Speaking with reporters as the rally wound down, Furey repeated that he was in regular contact with his federal counterparts. But he did not clarify where negotiations presently stand with the national government.
“The federal government is working on this,” Furey told reporters. “They don’t have anything on the table other than how important this is to the industry and to the province, and how there is no future here without it. They’re assumedly doing their due diligence. We’re talking to them, holding their feet to the fire as I suggested, putting the appropriate pressure, putting the urgency on it, and they’ll have to deliver. That’s the bottom line.”
Asked about federal Intergovernmental Affairs Minister Dominic Leblanc’s August 21 visit to the province where he hinted that specific support measures for industry would arrive in the coming weeks, Furey told reporters “that would be a question best directed towards [the federal government]. It’s with them.”
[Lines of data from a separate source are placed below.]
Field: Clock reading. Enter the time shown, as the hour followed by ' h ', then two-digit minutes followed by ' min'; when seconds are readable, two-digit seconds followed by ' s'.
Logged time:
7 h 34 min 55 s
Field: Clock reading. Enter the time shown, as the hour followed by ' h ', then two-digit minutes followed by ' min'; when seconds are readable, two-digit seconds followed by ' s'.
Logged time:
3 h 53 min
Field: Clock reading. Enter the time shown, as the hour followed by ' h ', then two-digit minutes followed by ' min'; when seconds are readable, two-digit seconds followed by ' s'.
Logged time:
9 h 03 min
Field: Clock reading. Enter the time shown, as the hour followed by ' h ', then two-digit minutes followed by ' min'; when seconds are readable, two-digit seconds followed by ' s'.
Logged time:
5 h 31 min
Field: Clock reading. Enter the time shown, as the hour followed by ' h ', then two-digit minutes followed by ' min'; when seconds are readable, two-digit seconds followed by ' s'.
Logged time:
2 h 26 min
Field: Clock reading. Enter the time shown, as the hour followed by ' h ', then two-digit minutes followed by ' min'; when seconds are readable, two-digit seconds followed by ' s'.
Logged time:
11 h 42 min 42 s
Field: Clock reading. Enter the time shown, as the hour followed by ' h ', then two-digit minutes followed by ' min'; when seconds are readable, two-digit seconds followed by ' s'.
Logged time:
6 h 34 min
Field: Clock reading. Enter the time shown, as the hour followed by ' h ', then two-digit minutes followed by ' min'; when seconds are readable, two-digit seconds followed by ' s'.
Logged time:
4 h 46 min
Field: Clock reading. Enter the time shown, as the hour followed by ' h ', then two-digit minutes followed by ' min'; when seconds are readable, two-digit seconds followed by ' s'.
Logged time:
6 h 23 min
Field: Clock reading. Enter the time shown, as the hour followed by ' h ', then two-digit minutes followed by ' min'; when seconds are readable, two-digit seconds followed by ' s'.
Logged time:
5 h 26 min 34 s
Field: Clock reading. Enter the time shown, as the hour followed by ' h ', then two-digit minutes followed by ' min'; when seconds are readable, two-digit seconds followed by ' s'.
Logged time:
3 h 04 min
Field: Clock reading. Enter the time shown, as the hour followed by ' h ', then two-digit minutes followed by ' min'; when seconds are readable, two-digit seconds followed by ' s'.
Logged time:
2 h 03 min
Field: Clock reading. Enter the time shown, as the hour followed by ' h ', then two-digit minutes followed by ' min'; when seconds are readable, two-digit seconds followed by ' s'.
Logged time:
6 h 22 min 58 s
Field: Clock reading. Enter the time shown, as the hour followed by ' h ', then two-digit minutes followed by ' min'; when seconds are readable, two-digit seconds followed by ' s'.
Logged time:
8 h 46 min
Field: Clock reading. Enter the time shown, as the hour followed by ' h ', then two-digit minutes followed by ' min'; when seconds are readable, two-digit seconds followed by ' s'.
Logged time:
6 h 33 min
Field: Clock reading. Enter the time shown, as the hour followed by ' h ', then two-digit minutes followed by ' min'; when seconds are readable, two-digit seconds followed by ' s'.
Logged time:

“I can tell you right now the province is doing everything it can to accelerate whatever deal, whatever structure or framework they’re going to announce. But that’s with them, not with me.”
Pressed again on this question, Furey continued: “I can’t speak for [Minister LeBlanc]. What I’m saying is that within our purview, we’re talking to the operators about everything that is within our fingertips. It’s no sense talking to me about, you know, ‘why don’t you move the global oil price?’ I can’t do that. But everything that we can do, we are investigating and evaluating and doing.”
Asked to be specific about what his “leverage” with Ottawa actually is, Furey was frank: “It’s picking up the phone and making sure they understand every single day how hard this is for the people of the province, ensuring they know how this impacts families and citizens.”
“Well that’s nice,” Crosbie told reporters following the premier’s exit. “But we haven’t seen the results of that yet. Here’s a gentleman who campaigned for premier on the strength of his relationships in Ottawa and his claimed ability to leverage those relationships.”
“Now, when we badly need that leverage, where is it?”